Впрочем, веревки выдержали, и крокодилы не напали. Так что, добравшись до левого берега, Лиза не стала высаживаться, а поплыла по течению, держась поближе к земле. И оно того стоило: река хоть и медленная, но сама несет. Меньше устаешь, дальше продвигаешься. Дорогу в добрых шестьдесят километров, Лиза преодолела за один день. Отправившись в путь на рассвете, она достигла излучены реки за пару часов до заката.
«Всегда бы так…» — Она выбралась на берег, аккуратно сложила вещи под деревом с широкой, но какой-то плоской кроной, и пошла осматривать окрестности.
Под ногами глина, оттого и река шоколадно-коричневая. Редкие деревья, жидкий кустарник, тут и там пятна квелой травы.
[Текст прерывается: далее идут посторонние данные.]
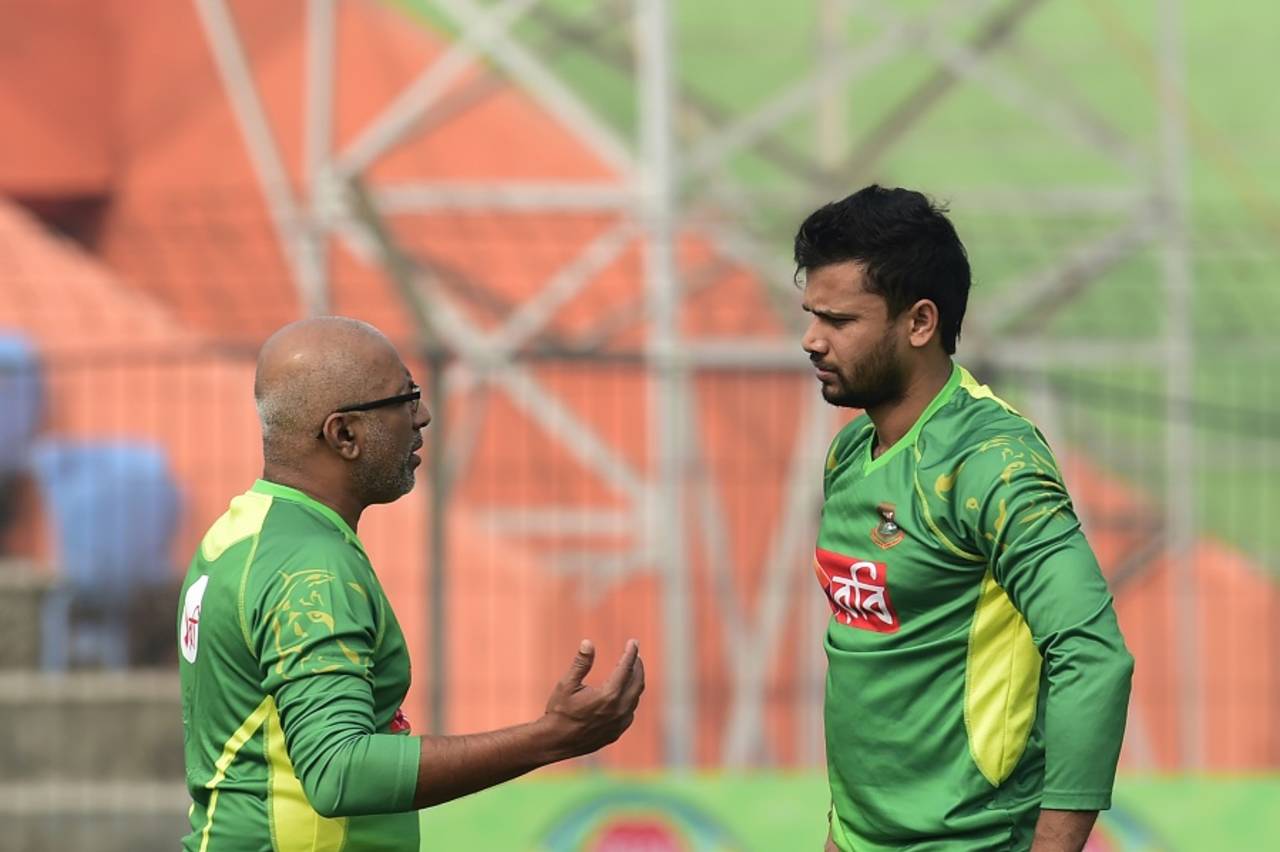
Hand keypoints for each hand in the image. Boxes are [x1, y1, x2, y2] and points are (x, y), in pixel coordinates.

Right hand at [541, 639, 644, 759]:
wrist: (555, 742)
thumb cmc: (559, 711)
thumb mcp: (566, 684)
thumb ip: (580, 663)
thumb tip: (588, 643)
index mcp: (608, 696)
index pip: (626, 668)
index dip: (630, 653)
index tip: (634, 642)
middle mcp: (618, 710)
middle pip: (637, 683)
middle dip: (638, 666)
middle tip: (636, 655)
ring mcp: (619, 724)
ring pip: (635, 698)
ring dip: (635, 682)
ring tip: (631, 671)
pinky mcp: (616, 733)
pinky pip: (629, 712)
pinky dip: (630, 699)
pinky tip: (624, 694)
Следов вокруг много, но понять по ним характер происходивших в излучине Мосезе событий, было сложно. С прошлого сезона дождей, здесь не раз и не два вставали биваком. Одних кострищ Лиза насчитала полтора десятка. Впрочем, большинство было старыми, а вот одно — свежее, и огонь в этом круге камней зажигали много раз.
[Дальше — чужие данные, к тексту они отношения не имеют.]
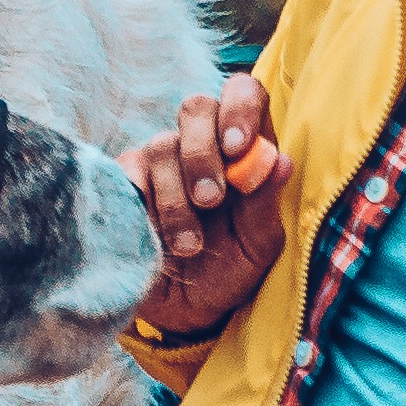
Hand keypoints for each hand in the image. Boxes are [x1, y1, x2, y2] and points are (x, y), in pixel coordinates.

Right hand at [127, 73, 288, 335]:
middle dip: (202, 153)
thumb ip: (266, 204)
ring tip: (189, 246)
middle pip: (196, 107)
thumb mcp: (258, 246)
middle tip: (210, 200)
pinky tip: (153, 235)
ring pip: (161, 146)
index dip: (240, 107)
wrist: (186, 312)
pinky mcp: (126, 182)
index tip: (238, 147)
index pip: (244, 93)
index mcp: (244, 149)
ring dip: (176, 199)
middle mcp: (202, 144)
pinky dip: (142, 202)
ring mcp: (161, 160)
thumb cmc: (231, 270)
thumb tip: (279, 161)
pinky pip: (127, 171)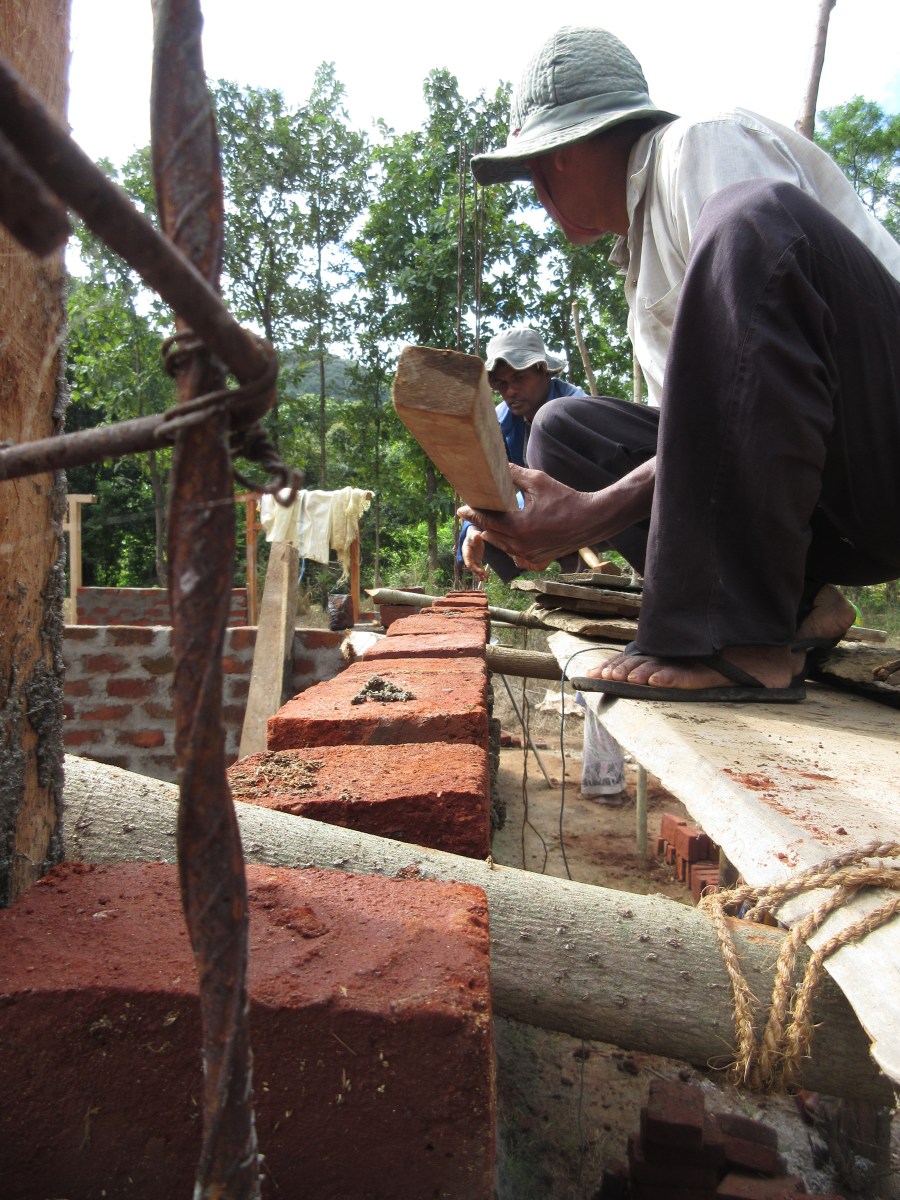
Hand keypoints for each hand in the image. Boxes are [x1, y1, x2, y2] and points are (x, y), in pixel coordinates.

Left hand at [458, 465, 598, 567]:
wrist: (591, 519)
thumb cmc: (566, 499)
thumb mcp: (538, 481)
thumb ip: (513, 474)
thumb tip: (496, 464)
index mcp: (518, 527)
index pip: (487, 519)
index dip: (473, 513)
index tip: (461, 509)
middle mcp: (521, 545)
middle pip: (491, 534)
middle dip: (482, 522)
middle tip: (473, 512)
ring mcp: (529, 556)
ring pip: (502, 547)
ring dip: (495, 535)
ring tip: (488, 523)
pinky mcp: (538, 561)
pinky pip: (516, 556)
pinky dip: (510, 547)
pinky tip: (509, 538)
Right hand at [461, 526, 488, 580]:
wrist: (474, 537)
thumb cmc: (473, 535)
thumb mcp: (474, 534)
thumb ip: (475, 536)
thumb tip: (477, 536)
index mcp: (466, 550)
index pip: (466, 557)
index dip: (468, 562)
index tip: (470, 567)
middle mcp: (468, 556)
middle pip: (470, 565)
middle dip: (475, 570)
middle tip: (481, 573)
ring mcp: (472, 560)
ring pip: (474, 568)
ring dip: (478, 574)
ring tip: (484, 579)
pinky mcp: (477, 561)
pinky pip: (479, 568)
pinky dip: (482, 573)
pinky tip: (486, 577)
«Дней пять или шесть подряд…» — но могло быть и больше.
Африка не Сибирь. Это там, в тайге, Лиза могла сказать более или менее точно, когда жгли костер в последний раз, и сколько дней — в пределах погрешности в день, максимум в два, — разводили огонь в одном и том же месте. Тем не менее, следы лагеря были очевидны, и обретались тут по всем признакам всего несколько человек. Однако ушли они уже дня четыре назад.
«Ушли…»
Лиза расширила район поисков и приблизительно через полчаса обнаружила в километре к югу остов сгоревшего «фоккера». Вокруг валялось довольно много стреляных гильз, но, вполне возможно, это кто-то упражнялся в стрельбе по неподвижной мишени. Во всяком случае, следов крови Лиза не нашла, и это обнадеживало.
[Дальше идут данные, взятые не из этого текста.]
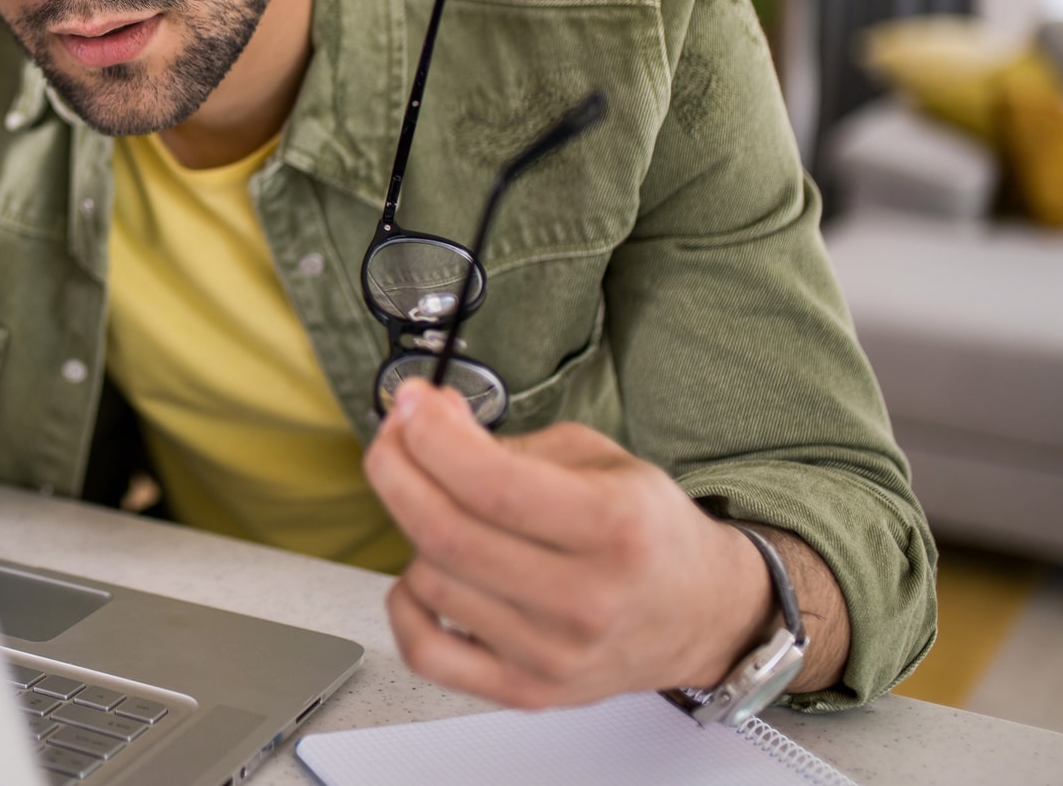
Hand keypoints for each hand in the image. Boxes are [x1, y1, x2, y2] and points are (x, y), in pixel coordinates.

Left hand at [362, 380, 775, 708]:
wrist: (700, 615)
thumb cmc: (645, 530)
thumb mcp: (596, 460)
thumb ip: (506, 442)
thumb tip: (425, 419)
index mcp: (616, 527)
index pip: (492, 485)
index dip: (432, 438)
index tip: (411, 403)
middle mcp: (586, 600)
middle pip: (447, 534)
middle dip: (397, 470)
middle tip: (394, 437)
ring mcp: (553, 655)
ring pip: (430, 582)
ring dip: (413, 531)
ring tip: (441, 508)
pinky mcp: (526, 691)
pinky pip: (426, 651)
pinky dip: (406, 604)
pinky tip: (426, 573)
«Ну, и куда же мне идти?» — Было очевидно, что сегодня она уже никуда не уйдет. Надо было устраивать лагерь, вскипятить воду, найти подходящее дерево для ночлега. И, разумеется, ей в очередной раз предстояло «лечь спать» на голодный желудок. Соорудить сеть или рыболовную снасть, у нее так руки и не дошли. Гоняться же за рыбой в мутной воде — безнадежное занятие. Охотиться тоже было не на кого, да и нечем. Патроны в револьвере кончились, так что завтра с утра Лизе придется мастерить силки. Ей нужна еда, потому что предстоит еще искать на несчитанных квадратных километрах Заранга Тюрдеева и компанию. А для этого нужны силы. И это она еще не начала думать о Райте и экспедиции — что с ними? — и о тех, кто остался в плену на захваченном бельгийцами бриге…
Привычно поднялась на рассвете. Вернее, спустилась с дерева. Размяла затекшие плечи и ноги, и, оставив имущество лежать между корней дерева, пошла собирать топливо для костра, но не успела даже начать.
— Не так быстро!
«Что?!» — Лиза оглянулась и замерла в оцепенении, глядя в черный зрачок направленного на неё револьвера. Длинный ствол, барабан, рука сжимающая рукоять.
«Да он что, спятил что ли? Я ему кто, чтобы со мной так шутить?»
Но, похоже, Тюрдеев не шутил. Напротив, он был серьёзен и собран, и да, он знал, что случится потом. Выстрел, мгновенный ужас и тьма. Вот, что увидела Лиза в его голубых глазах.